Ce qui est tout de suite admirable, c’est que Binoche réalisatrice évite bien des poncifs dans le genre documentaire qu’elle approche. Ici, pas de didactisme télévisuel, seulement sa brève voix en off introductive qui donne quelques informations contextuelles. In medias res, le spectateur est plongé dans le bain des répétitions et de la recherche. Comment bien aborder l’autre dans un spectacle qui se rapproche par instants de l’intime, comment s’accorder avec son partenaire, et partager l’énergie de l’autre ? Binoche montre dans une première partie de multiples séquences dites de « tentatives » : comment Akram doit bien prononcer son monologue, comment Juliette, portée par Akram, peut marcher sur un mur ? Comment ne pas être exténuée de fatigue au bout de dix minutes de danse ? Le rire s’invite aux chutes, aux erreurs, à ces essais, qui semblent brasser du vent, aux remarques assassines des deux coachs (le « Bon arrètez tout, c’est de la merde » après quelques pas de tango bizarres), à un décor et un espace qui se dessine au fur et à mesure. La meilleure séquence dans ce registre est celle où Binoche doit se retrouver collée au mur de scène, à deux mètres du sol, grâce à une sorte de suspension aimantée dans le dos, puis doit réciter un long monologue intime de plus de sept minutes dans cette position : la succession de plans où s’accumule le geste brutal d’Akram qui la punaise au mur, la regarder tomber, ne pas être à l’aise, et enfin améliorer le système, est un beau témoignage de ce qu’est le travail d’acteur. Quoique certains choix de découpages ne laissent pas assez respirer les séquences de travail, l’ensemble reste quand même éloigné d’une volonté de mystification de l’apprentissage du jeu d’acteur et de la danse. 

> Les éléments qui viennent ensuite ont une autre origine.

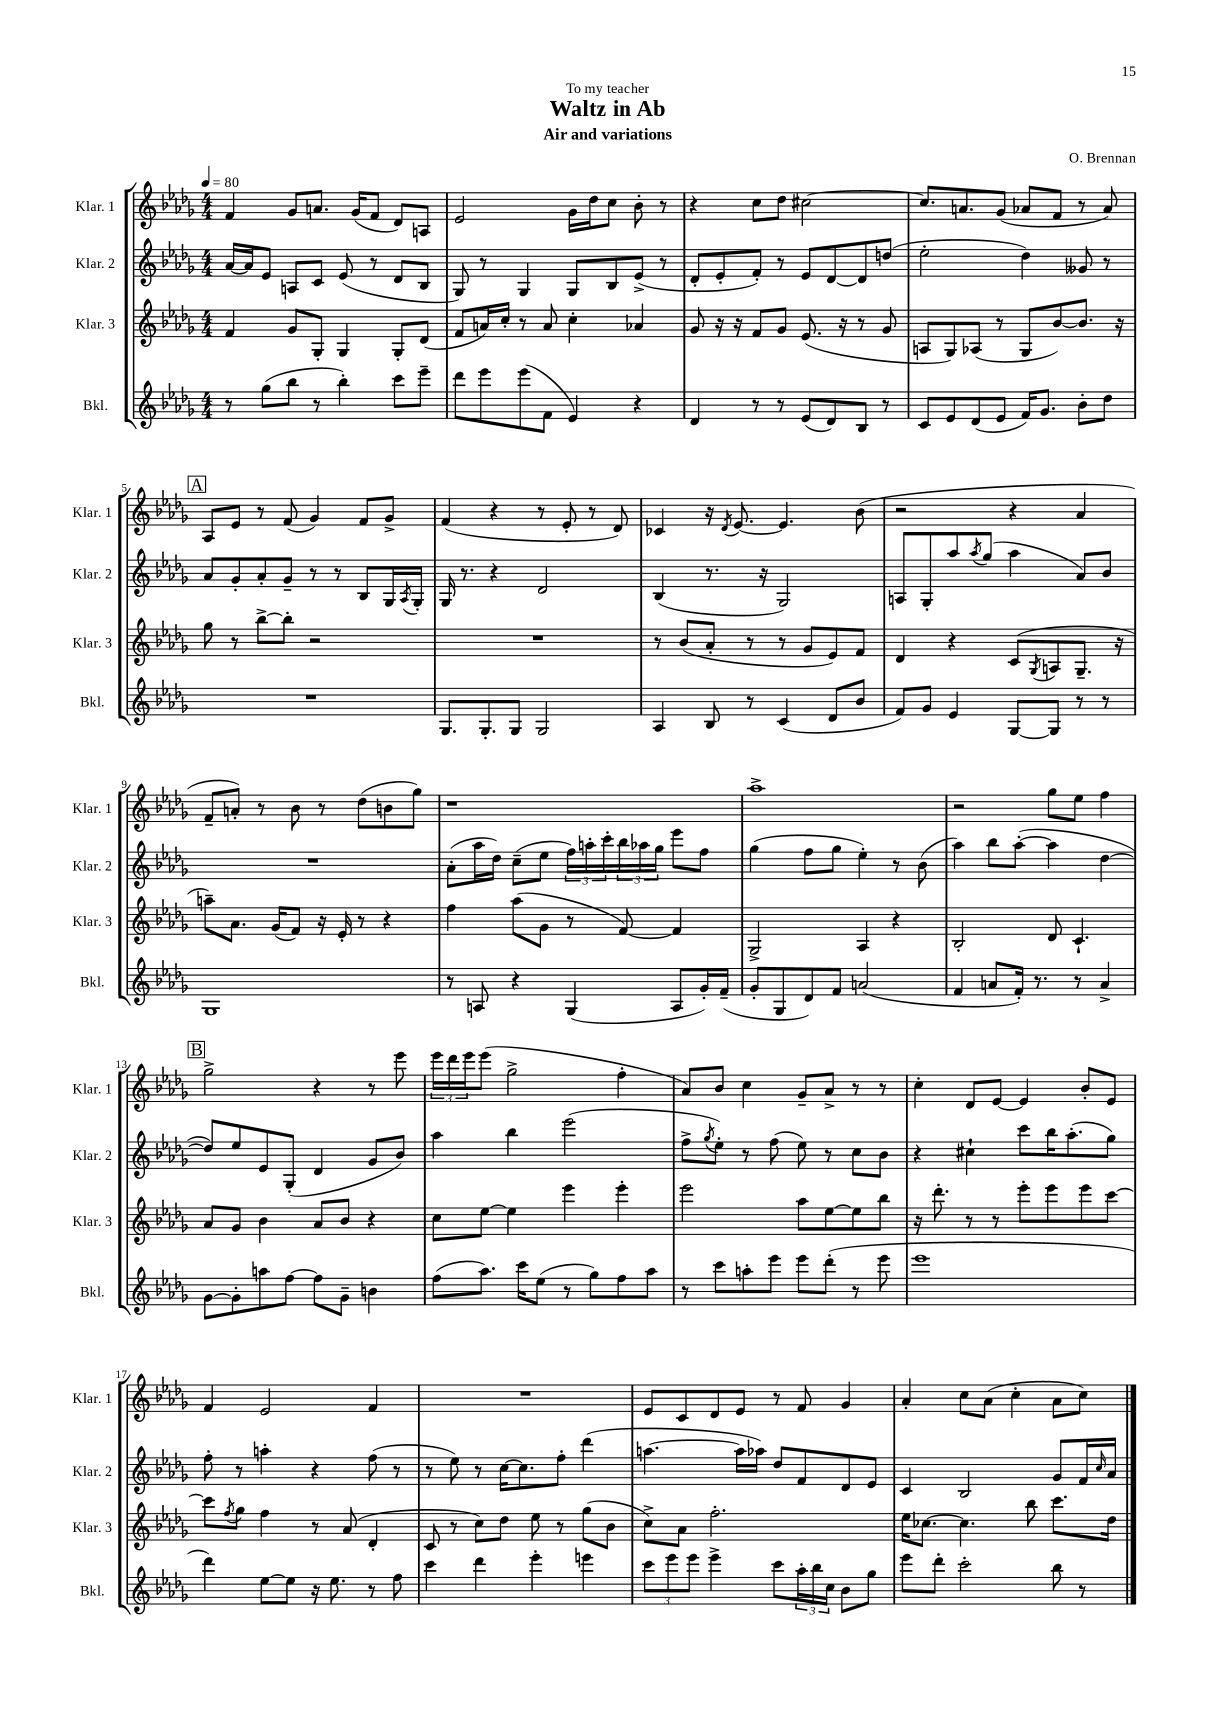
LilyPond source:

\header { title = "Waltz in Ab" composer = "O. Brennan" subtitle = "Air and variations" dedication = "To my teacher" }
<<
\new StaffGroup <<
\new Staff = "s0" \with { instrumentName = "Klar. 1" shortInstrumentName = "Klar. 1" } {
    \clef treble \key des \major \numericTimeSignature \time 4/4 \tempo 4 = 80
    f'4 ges'8 a'8. ges'16( f'8 des'8) a8 |
    ees'2 ges'16 des''16 c''8 bes'8-. r8 |
    r4 c''8 des''8 cis''2~ |
    cis''8. a'8. ges'8( aes'8 f'8 r8 aes'8) |
    \mark \markup { \box "A" } aes8 ees'8 r8 f'8( ges'4) f'8 ges'8-> |
    f'4( r4 r8 ees'8-. r8 des'8) |
    ces'4 r16 \acciaccatura { des'8 } ees'8.~ ees'4. bes'8( |
    r2 r4 aes'4 |
    f'8-- a'8-.) r8 bes'8 r8 des''8( b'8 ges''8) |
    r1 |
    aes''1-> |
    r2 ges''8 ees''8 f''4 |
    \mark \markup { \box "B" } ges''2-> r4 r8 ees'''8 |
    \tuplet 3/2 { ees'''16 des'''16 ees'''16 } ees'''8( ges''2-> f''4-. |
    aes'8) bes'8 c''4 ges'8-- aes'8-> r8 r8 |
    c''4-. des'8 ees'8~ ees'4 bes'8-. ees'8 |
    f'4 ees'2 f'4 |
    R1 |
    ees'8 c'8 des'8 ees'8 r8 f'8 ges'4 |
    aes'4-. c''8 aes'8( c''4-. aes'8 c''8) \bar "|." |
}
\new Staff = "s1" \with { instrumentName = "Klar. 2" shortInstrumentName = "Klar. 2" } {
    \clef treble \key des \major \numericTimeSignature \time 4/4
    aes'16~ aes'16 ees'8 a8 c'8 ees'8( r8 des'8 bes8 |
    ges8) r8 ges4 ges8 bes8 ees'8->( r8 |
    des'8-. ees'8-. f'8-.) r8 ees'8 des'8~ des'8 d''8( |
    ees''2-. des''4) geses'8 r8 |
    \mark \markup { \box "A" } aes'8 ges'8-. aes'8-. ges'8-- r8 r8 bes8 ges16 \acciaccatura { aes8 } ges16-. |
    ges16 r8. r4 des'2 |
    bes4( r8. r16 ges2) |
    a8 ges8-. aes''8 \acciaccatura { aes''8 } ges''8( aes''4 aes'8) bes'8 |
    R1 |
    aes'8-.( aes''16 des''16) c''8--( ees''8 \tuplet 3/2 { f''16) a''16-. c'''16-. } \tuplet 3/2 { bes''16 aes''16 ges''16 } ees'''8 f''8 |
    ges''4( f''8 ges''8 ees''4-.) r8 bes'8( |
    aes''4) bes''8 aes''8~-.( aes''4 des''4~ |
    \mark \markup { \box "B" } des''8) ees''8 ees'8 ges8-.( des'4 ges'8 bes'8) |
    aes''4 bes''4 ees'''2( |
    f''8-> \acciaccatura { ges''8 } ees''8-.) r8 f''8( ees''8) r8 c''8 bes'8 |
    r4 cis''4-! c'''8 bes''16 aes''8.-.( ges''8) |
    f''8-. r8 a''4-. r4 f''8( r8 |
    r8 ees''8) r8 c''16~ c''8. f''8-. des'''4( |
    a''4.~ a''16 aes''16) des''8 f'8 des'8 ees'8 |
    c'4 bes2 ges'8 f'16 \grace { c''16 } aes'16 \bar "|." |
}
\new Staff = "s2" \with { instrumentName = "Klar. 3" shortInstrumentName = "Klar. 3" } {
    \clef treble \key des \major \numericTimeSignature \time 4/4
    f'4 ges'8 ges8-. ges4 ges8-. des'8( |
    f'8 a'16) c''16-. r8 a'8 c''4-. aes'4 |
    ges'8 r16 r16 f'8 ges'8 ees'8.( r16 r8 ges'8 |
    a8 ges8) aes8( r8 ges8 bes'8~) bes'8. r16 |
    \mark \markup { \box "A" } ges''8 r8 bes''8~-> bes''8-. r2 |
    R1 |
    r8 bes'8( aes'8-. r8 r8 ges'8 ees'8) f'8 |
    des'4 r4 c'8( \acciaccatura { ges8 } a8 ges8.-- r16 |
    a''8--) aes'8. ges'16( f'8) r16 ees'16-. r8 r4 |
    f''4 aes''8( ges'8 r8 f'8~) f'4 |
    ges2-> aes4 r4 |
    bes2-. des'8 c'4.-! |
    \mark \markup { \box "B" } aes'8 ges'8 bes'4 aes'8 bes'8 r4 |
    c''8 ees''8~ ees''4 ees'''4 ees'''4-. |
    ees'''2 aes''8 ees''8~ ees''8 bes''8 |
    r16 des'''8.-. r8 r8 ees'''8-. ees'''8 ees'''8 c'''8~ |
    c'''8 \acciaccatura { f''8 } ges''8 f''4 r8 aes'8( des'4-. |
    c'8 r8 c''8) des''8 ees''8 r8 ges''8( bes'8 |
    c''8->) aes'8 f''2.-. |
    ees''16 ces''8.~ ces''4. bes''8 c'''8. des''16 \bar "|." |
}
\new Staff = "s3" \with { instrumentName = "Bkl." shortInstrumentName = "Bkl." } {
    \clef treble \key des \major \numericTimeSignature \time 4/4
    r8 ges''8( bes''8 r8 bes''4-.) c'''8 ees'''8-- |
    des'''8 ees'''8 ees'''8( f'8 ees'4) r4 |
    des'4 r8 r8 ees'8( des'8) bes8 r8 |
    c'8 ees'8 des'8( ees'8 f'16) ges'8. bes'8-. des''8 |
    \mark \markup { \box "A" } R1 |
    ges8. ges8.-. ges8 ges2 |
    aes4 bes8 r8 c'4( des'8 bes'8 |
    f'8) ges'8 ees'4 ges8~ ges8 r8 r8 |
    ges1 |
    r8 a8 r4 ges4( a8 ges'16-.) f'16--( |
    ges'8-. ges8 des'8) f'8 a'2( |
    f'4 a'8 f'16-.) r8. r8 a'4-> |
    \mark \markup { \box "B" } ges'8~ ges'8-. a''8 f''8~ f''8 ges'8-- b'4 |
    f''8( aes''8.) c'''16 ees''8( r8 ges''8) f''8 aes''8 |
    r8 c'''8 a''8-. ees'''8 ees'''8 des'''8-.( r8 ees'''8 |
    ees'''1 |
    des'''4) ees''8~ ees''8 r16 ees''8. r8 f''8 |
    c'''4 des'''4 ees'''4-. e'''4 |
    \tuplet 3/2 { c'''8 ees'''8 ees'''8 } ees'''4-> c'''8 \tuplet 3/2 { aes''16-. bes''16 c''16 } bes'8 ges''8 |
    ees'''8 des'''8-. c'''2-. bes''8 r8 \bar "|." |
}
>>
>>
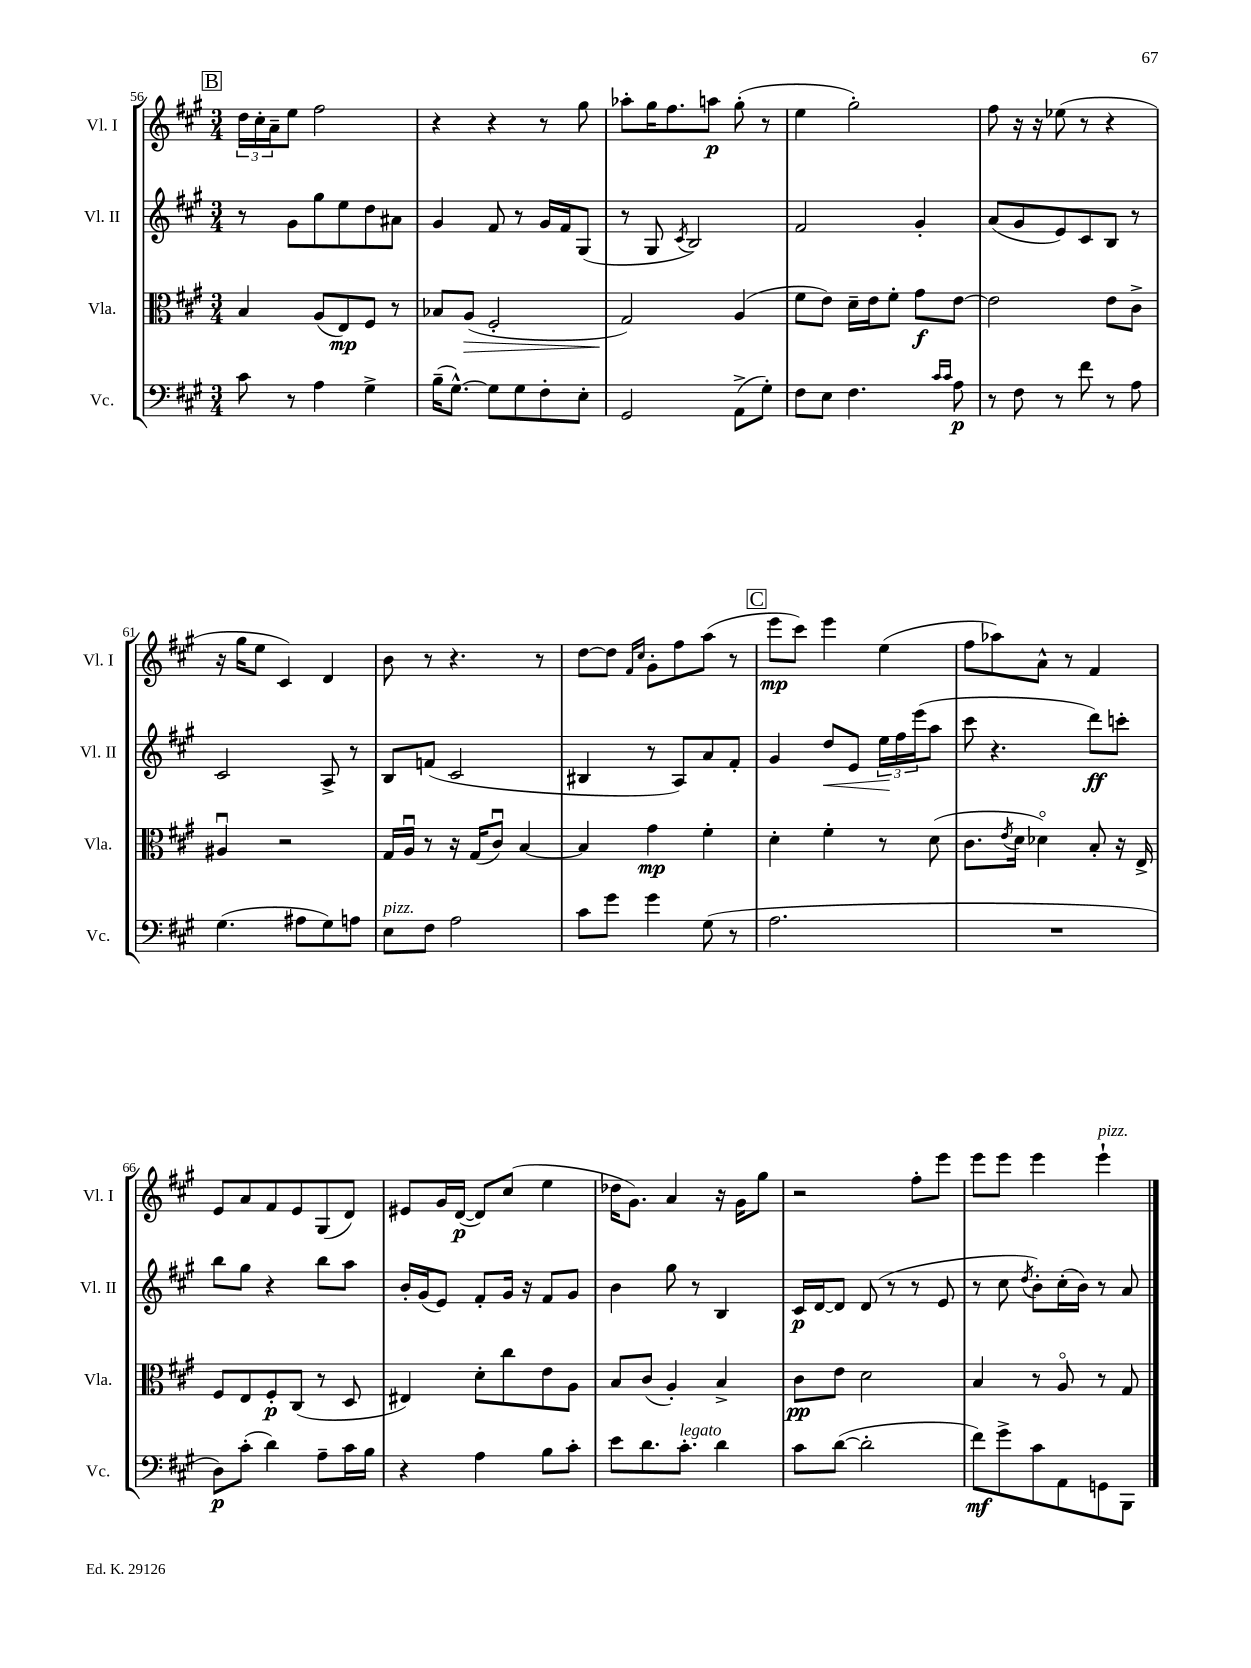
<<
\new StaffGroup <<
\new Staff = "s0" \with { instrumentName = "Vl. I" shortInstrumentName = "Vl. I" } {
    \clef treble \key a \major \numericTimeSignature \time 3/4
    \mark \markup { \box "B" } \tuplet 3/2 { d''16 cis''16-. a'16-- } e''8 fis''2 |
    r4 r4 r8 gis''8 |
    aes''8-. gis''16 fis''8. a''8\p gis''8-.( r8 |
    e''4 gis''2-.) |
    fis''8 r16 r16 ees''8( r8 r4 |
    r16 gis''16 e''8 cis'4) d'4 |
    b'8 r8 r4. r8 |
    d''8~ d''8 \grace { fis'16 cis''16 } gis'8-. fis''8 a''8( r8 |
    \mark \markup { \box "C" } e'''8\mp cis'''8) e'''4 e''4( |
    fis''8 aes''8) a'8-^ r8 fis'4 |
    e'8 a'8 fis'8 e'8 gis8( d'8) |
    eis'8 gis'16 d'16~\p( d'8) cis''8( e''4 |
    des''16 gis'8.) a'4 r16 gis'16 gis''8 |
    r2 fis''8-. e'''8 |
    e'''8 e'''8 e'''4 e'''4-!^\markup { \italic "pizz." } \bar "|." |
}
\new Staff = "s1" \with { instrumentName = "Vl. II" shortInstrumentName = "Vl. II" } {
    \clef treble \key a \major \numericTimeSignature \time 3/4
    \mark \markup { \box "B" } r8 gis'8 gis''8 e''8 d''8 ais'8 |
    gis'4 fis'8 r8 gis'16 fis'16 gis8( |
    r8 gis8 \acciaccatura { cis'8 } b2) |
    fis'2 gis'4-. |
    a'8( gis'8 e'8) cis'8 b8 r8 |
    cis'2 a8-> r8 |
    b8 f'8( cis'2 |
    bis4 r8 a8) a'8 fis'8-. |
    \mark \markup { \box "C" } gis'4 d''8\< e'8 \tuplet 3/2 { e''16\! fis''16 e'''16( } a''8 |
    cis'''8 r4. d'''8\ff) c'''8-. |
    b''8 gis''8 r4 b''8 a''8 |
    b'16-. gis'16( e'8) fis'8-. gis'16 r16 fis'8 gis'8 |
    b'4 gis''8 r8 b4 |
    cis'16\p d'16~ d'8 d'8( r8 r8 e'8 |
    r8 cis''8 \acciaccatura { d''8 } b'8-.) cis''16-.( b'16) r8 a'8 \bar "|." |
}
\new Staff = "s2" \with { instrumentName = "Vla." shortInstrumentName = "Vla." } {
    \clef alto \key a \major \numericTimeSignature \time 3/4
    \mark \markup { \box "B" } b4 a8( e8\mp) fis8 r8 |
    bes8 a8\>( fis2-. |
    gis2\!) a4( |
    fis'8 e'8) d'16-- e'16 fis'8-. gis'8\f e'8~ |
    e'2 e'8 cis'8-> |
    ais4\downbow r2 |
    gis16 a16\downbow r8 r16 gis16( cis'8\downbow) b4~ |
    b4 gis'4\mp fis'4-. |
    \mark \markup { \box "C" } d'4-. fis'4-. r8 d'8( |
    cis'8. \acciaccatura { e'8 } d'16 des'4\flageolet) b8-. r16 e16-> |
    fis8 e8 fis8-.\p cis8( r8 d8 |
    eis4) d'8-. cis''8 e'8 a8 |
    b8 cis'8( a4-.) b4-> |
    cis'8\pp e'8 d'2 |
    b4 r8 a8\flageolet r8 gis8 \bar "|." |
}
\new Staff = "s3" \with { instrumentName = "Vc." shortInstrumentName = "Vc." } {
    \clef bass \key a \major \numericTimeSignature \time 3/4
    \mark \markup { \box "B" } cis'8 r8 a4 gis4-> |
    b16--( gis8.~-^) gis8 gis8 fis8-. e8-. |
    gis,2 a,8->( gis8-.) |
    fis8 e8 fis4. \grace { cis'16 cis'16 } a8\p |
    r8 fis8 r8 fis'8 r8 a8 |
    gis4.( ais8 gis8) a8 |
    e8^\markup { \italic "pizz." } fis8 a2 |
    cis'8 gis'8 gis'4 gis8( r8 |
    \mark \markup { \box "C" } a2. |
    R2. |
    d8\p) cis'8-.( d'4) a8-- cis'16 b16 |
    r4 a4 b8 cis'8-. |
    e'8 d'8. cis'8.-.^\markup { \italic "legato" } d'4 |
    cis'8 d'8~( d'2-. |
    fis'8\mf) gis'8-> cis'8 a,8 g,8 b,,8 \bar "|." |
}
>>
>>
\layout { \context { \Score currentBarNumber = #56 } }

Toute cette première partie trouve une délivrance étrange dans la seconde, qui n’est autre que la captation du spectacle In-I. Elle fonctionne en opposition à la première, toute en fluidité de montage, sans erreur, un plan qui se déroule sans accroc. La grande limite de cette structure des deux parties tient finalement à ce que le spectacle en lui-même se retrouve évidé de son émotion : après avoir révélé quelques ficelles de fabrication, la magie n’opère plus sur le spectateur ; il n’est plus innocent, et on ne constate que le bon artisanat du duo. Binoche danse effectivement très bien, et Khan joue et déclame très bien. Si il y a quelque chose d’inattendu à contempler dans cette seconde partie, ce serait alors le débordement d’énergie du duo, suant tellement à grosses gouttes que le mur rouge de fond de scène imaginé par Anish Kapoor en est tacheté à chaque fois qu’ils le touchent. L’art du jeu et de la danse crée, par le hasard, une forme d’art pictural éphémère, et c’est seulement là peut-être que l’on retrouve tout le mystère d’un geste.